Le Sénat, dominé par l'opposition de droite, a adopté ce 25 mai, en première lecture, une proposition de loi visant à modifier le dispositif actuel d'irresponsabilité pénale, au cœur de vives discussions à la suite des décisions de justice rendues dans l'affaire Sarah Halimi. Notamment la confirmation, par la Cour de cassation, de l'irresponsabilité pénale de Kobili Traoré, qui a défenestré sa voisine juive de 65 ans.
Le texte rassemble en 10 articles deux propositions de loi, l'une de Nathalie Goulet (centriste), la seconde de Jean Sol (LR). Il vise à faire évoluer le Code de procédure pénale pour répondre aux cas où « l'abolition temporaire du discernement de la personne mise en examen résulte au moins partiellement de son fait ». Dans les cas où il y aurait prise d'alcool ou de stupéfiants, le juge d'instruction renverrait alors l'auteur devant le tribunal correctionnel (s'il s'agit d'un délit) ou la cour d'assises (pour un crime) qui statuerait sur sa responsabilité pénale. Depuis 2008, ce débat sur l'irresponsabilité pénale se tient au sein de la chambre d'instruction, dans le cadre d'une audience publique et contradictoire.
Pas de modification de l'article 122-1
Contrairement à la volonté initiale de Nathalie Goulet, qui a reconnu avoir changé d'avis, le dispositif voté par le Sénat ne touche donc pas à l'article 122-1 du Code pénal relatif à la responsabilité pénale. Cet article stipule que la personne qui était atteinte, au moment des faits, d’un trouble psychique ou neuropsychique ayant aboli son discernement ou le contrôle de ses actes, n’est pas pénalement responsable. C'est « une ligne rouge », cet article « ne doit pas être modifié », a déclaré le garde des Sceaux Éric Dupont-Moretti, semblant ainsi suivre les propositions du rapport rendu par Dominique Raimbourg et Philippe Houillon.
La proposition de loi prévoit en outre d'introduire dans le Code pénal « une aggravation systématique des peines pour les auteurs de crimes et délits en cas d'ivresse ou de consommation de produits stupéfiants ».
Le Sénat a aussi adopté un amendement porté par Valérie Boyer (LR) et Annick Billon (centriste) « visant à prendre en compte l’impact des violences conjugales » lorsque la responsabilité pénale d'une victime de ces violences est engagée. Et donc de pouvoir retenir l’irresponsabilité pénale dans certains cas où une victime ayant subi des violences conjugales pendant des années se retrouverait en raison d’un stress post-traumatique en situation de tuer son tortionnaire pour ne pas mourir.
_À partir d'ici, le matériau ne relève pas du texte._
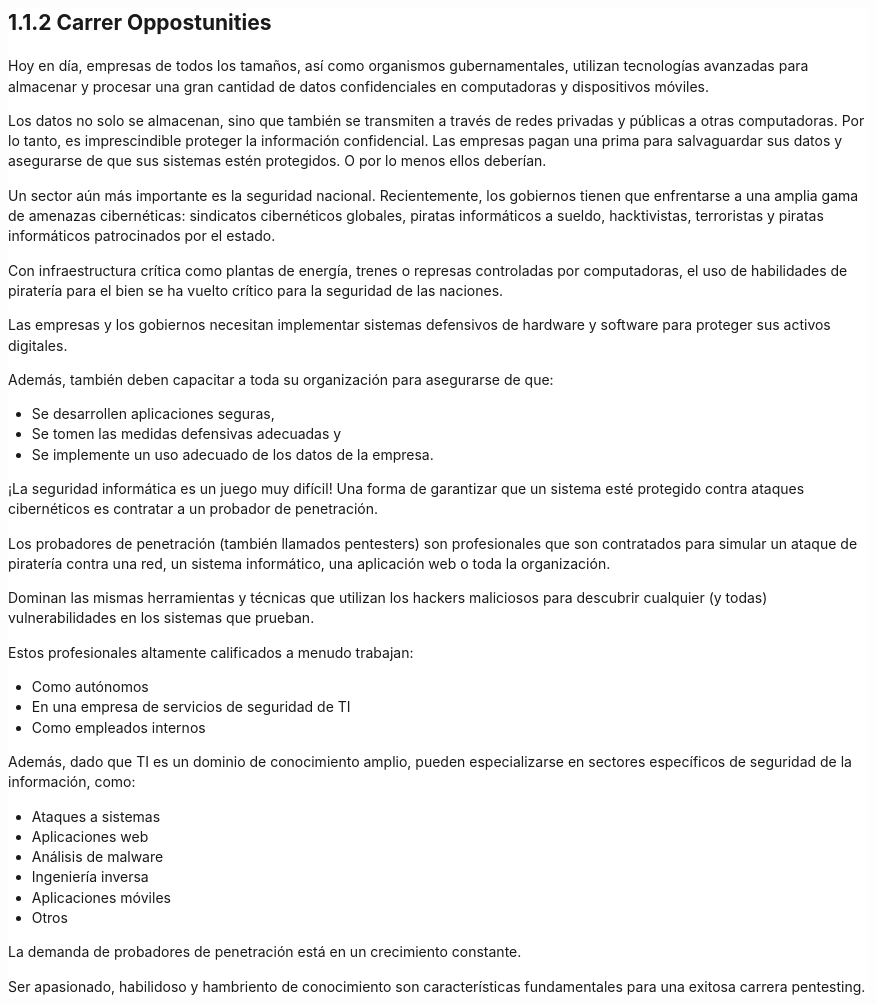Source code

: ## 1.1.2 Carrer Oppostunities

Hoy en día, empresas de todos los tamaños, así como organismos gubernamentales, utilizan tecnologías avanzadas para almacenar y procesar una gran cantidad de datos confidenciales en computadoras y dispositivos móviles. 

Los datos no solo se almacenan, sino que también se transmiten a través de redes privadas y públicas a otras computadoras. Por lo tanto, es imprescindible proteger la información confidencial. Las empresas pagan una prima para salvaguardar sus datos y asegurarse de que sus sistemas estén protegidos. O por lo menos ellos deberían.

Un sector aún más importante es la seguridad nacional. Recientemente, los gobiernos tienen que enfrentarse a una amplia gama de amenazas cibernéticas: sindicatos cibernéticos globales, piratas informáticos a sueldo, hacktivistas, terroristas y piratas informáticos patrocinados por el estado. 

Con infraestructura crítica como plantas de energía, trenes o represas controladas por computadoras, el uso de habilidades de piratería para el bien se ha vuelto crítico para la seguridad de las naciones.

Las empresas y los gobiernos necesitan implementar sistemas defensivos de hardware y software para proteger sus activos digitales. 

Además, también deben capacitar a toda su organización para asegurarse de que: 
- Se desarrollen aplicaciones seguras, 
- Se tomen las medidas defensivas adecuadas y  
- Se implemente un uso adecuado de los datos de la empresa. 
 
¡La seguridad informática es un juego muy difícil! Una forma de garantizar que un sistema esté protegido contra ataques cibernéticos es contratar a un probador de penetración.

Los probadores de penetración (también llamados pentesters) son profesionales que son contratados para simular un ataque de piratería contra una red, un sistema informático, una aplicación web o toda la organización. 

Dominan las mismas herramientas y técnicas que utilizan los hackers maliciosos para descubrir cualquier (y todas) vulnerabilidades en los sistemas que prueban.

Estos profesionales altamente calificados a menudo trabajan: 
- Como autónomos  
- En una empresa de servicios de seguridad de TI  
- Como empleados internos

Además, dado que TI es un dominio de conocimiento amplio, pueden especializarse en sectores específicos de seguridad de la información, como: 
- Ataques a sistemas 
- Aplicaciones web 
- Análisis de malware 
- Ingeniería inversa 
- Aplicaciones móviles 
- Otros

La demanda de probadores de penetración está en un crecimiento constante. 

Ser apasionado, habilidoso y hambriento de conocimiento son características fundamentales para una exitosa carrera pentesting. 
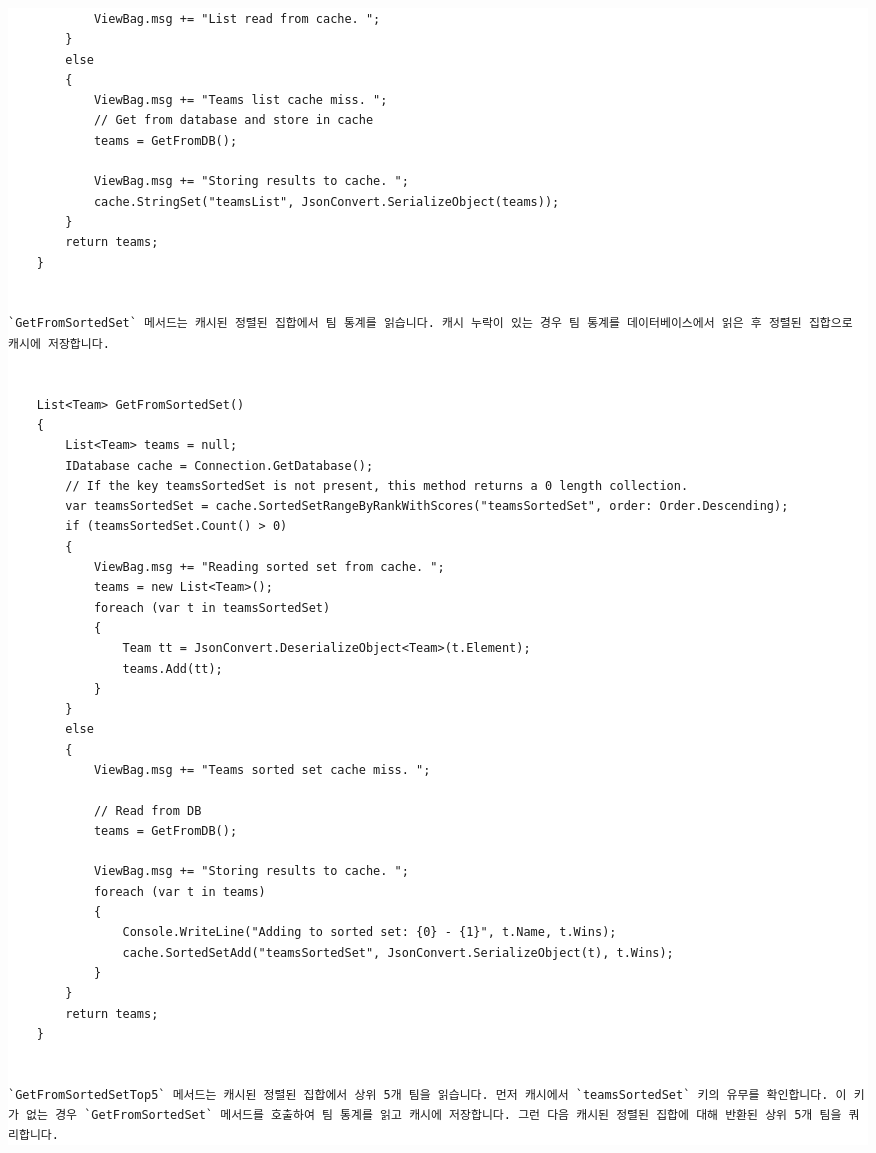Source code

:                 ViewBag.msg += "List read from cache. ";
            }
            else
            {
                ViewBag.msg += "Teams list cache miss. ";
                // Get from database and store in cache
                teams = GetFromDB();

                ViewBag.msg += "Storing results to cache. ";
                cache.StringSet("teamsList", JsonConvert.SerializeObject(teams));
            }
            return teams;
        }


    `GetFromSortedSet` 메서드는 캐시된 정렬된 집합에서 팀 통계를 읽습니다. 캐시 누락이 있는 경우 팀 통계를 데이터베이스에서 읽은 후 정렬된 집합으로 캐시에 저장합니다.


        List<Team> GetFromSortedSet()
        {
            List<Team> teams = null;
            IDatabase cache = Connection.GetDatabase();
            // If the key teamsSortedSet is not present, this method returns a 0 length collection.
            var teamsSortedSet = cache.SortedSetRangeByRankWithScores("teamsSortedSet", order: Order.Descending);
            if (teamsSortedSet.Count() > 0)
            {
                ViewBag.msg += "Reading sorted set from cache. ";
                teams = new List<Team>();
                foreach (var t in teamsSortedSet)
                {
                    Team tt = JsonConvert.DeserializeObject<Team>(t.Element);
                    teams.Add(tt);
                }
            }
            else
            {
                ViewBag.msg += "Teams sorted set cache miss. ";
    
                // Read from DB
                teams = GetFromDB();
    
                ViewBag.msg += "Storing results to cache. ";
                foreach (var t in teams)
                {
                    Console.WriteLine("Adding to sorted set: {0} - {1}", t.Name, t.Wins);
                    cache.SortedSetAdd("teamsSortedSet", JsonConvert.SerializeObject(t), t.Wins);
                }
            }
            return teams;
        }


    `GetFromSortedSetTop5` 메서드는 캐시된 정렬된 집합에서 상위 5개 팀을 읽습니다. 먼저 캐시에서 `teamsSortedSet` 키의 유무를 확인합니다. 이 키가 없는 경우 `GetFromSortedSet` 메서드를 호출하여 팀 통계를 읽고 캐시에 저장합니다. 그런 다음 캐시된 정렬된 집합에 대해 반환된 상위 5개 팀을 쿼리합니다.

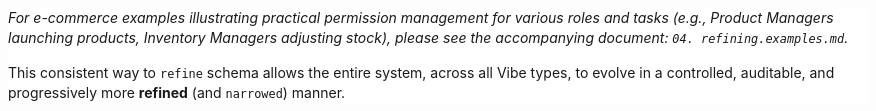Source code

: _For e-commerce examples illustrating practical permission management for various roles and tasks (e.g., Product Managers launching products, Inventory Managers adjusting stock), please see the accompanying document: `04. refining.examples.md`._

This consistent way to `refine` schema allows the entire system, across all Vibe types, to evolve in a controlled, auditable, and progressively more **refined** (and `narrowed`) manner.
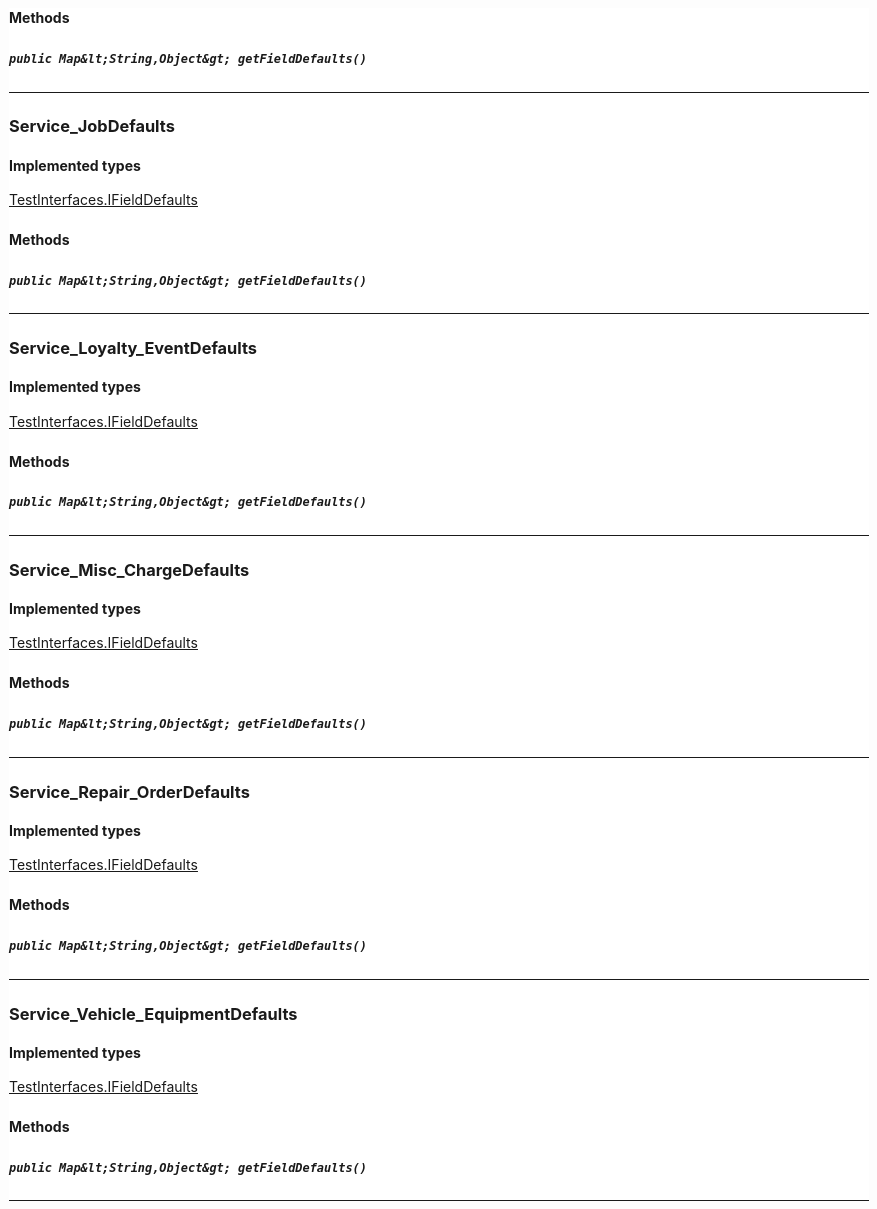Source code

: #### Methods
##### `public Map&lt;String,Object&gt; getFieldDefaults()`
---

### Service_JobDefaults

**Implemented types**

[TestInterfaces.IFieldDefaults](TestInterfaces.IFieldDefaults)

#### Methods
##### `public Map&lt;String,Object&gt; getFieldDefaults()`
---

### Service_Loyalty_EventDefaults

**Implemented types**

[TestInterfaces.IFieldDefaults](TestInterfaces.IFieldDefaults)

#### Methods
##### `public Map&lt;String,Object&gt; getFieldDefaults()`
---

### Service_Misc_ChargeDefaults

**Implemented types**

[TestInterfaces.IFieldDefaults](TestInterfaces.IFieldDefaults)

#### Methods
##### `public Map&lt;String,Object&gt; getFieldDefaults()`
---

### Service_Repair_OrderDefaults

**Implemented types**

[TestInterfaces.IFieldDefaults](TestInterfaces.IFieldDefaults)

#### Methods
##### `public Map&lt;String,Object&gt; getFieldDefaults()`
---

### Service_Vehicle_EquipmentDefaults

**Implemented types**

[TestInterfaces.IFieldDefaults](TestInterfaces.IFieldDefaults)

#### Methods
##### `public Map&lt;String,Object&gt; getFieldDefaults()`
---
De nouvelles règles pour l'expertise
Reprenant les propositions de Jean Sol, co-auteur d'un rapport d'information sur le sujet remis en mars dernier, le texte comporte également des dispositions relatives à l'expertise psychiatrique et psychologique en matière pénale. La proposition de loi précise par exemple que « lorsque l’expert est commis pour se prononcer sur la détermination du discernement, la première expertise ne peut avoir lieu dans un délai excédant deux mois après le placement en détention de la personne concernée ».
Un autre article prévoit que « les médecins psychiatres chargés de l’examen d’une personne doivent obtenir directement sur leur simple demande les documents médicaux nécessaires à l’accomplissement de leur mission sans que le secret professionnel ne puisse leur être opposé ».
Enfin, plusieurs mesures concernent l'expertise post-sentencielle, notamment son élargissement aux psychologues formés en psychopathologie. Tout expert psychiatre ou psychologue inscrit sur les listes agréées devrait par ailleurs publier ses liens d'intérêts, consultables par les conseils des parties au moment de la désignation de l'expert.
Le projet du gouvernement imminent
Transmise à l'Assemblée, la proposition de loi du Sénat n'a guère de chance d'être votée en l'état, puisque le gouvernement travaille de son côté à un projet de loi. Visant à « limiter l'irresponsabilité lorsque l'abolition du discernement résulte d'une intoxication volontaire », ce texte vient d'être soumis à l'avis du Conseil d'État, a précisé le garde des Sceaux.
Dans un communiqué publié ce 26 mai, le Syndicat national des experts psychiatres et psychologues (SNEPP) a rappelé sa ferme opposition à la modification de l’article 122-1 (comme plusieurs autres syndicats de psychiatres). « La tentative de distinguer des causes "endogènes" constituées par une maladie psychiatrique préexistante et des causes volontaires "exogènes" entraînant une abolition qui ne serait pas à prendre en compte nous apparaît vaine et relever d’une double erreur à la fois sur le plan psychiatrique et sur celui du droit », écrit le Dr Jean-Claude Pénochet, président du SNEPP.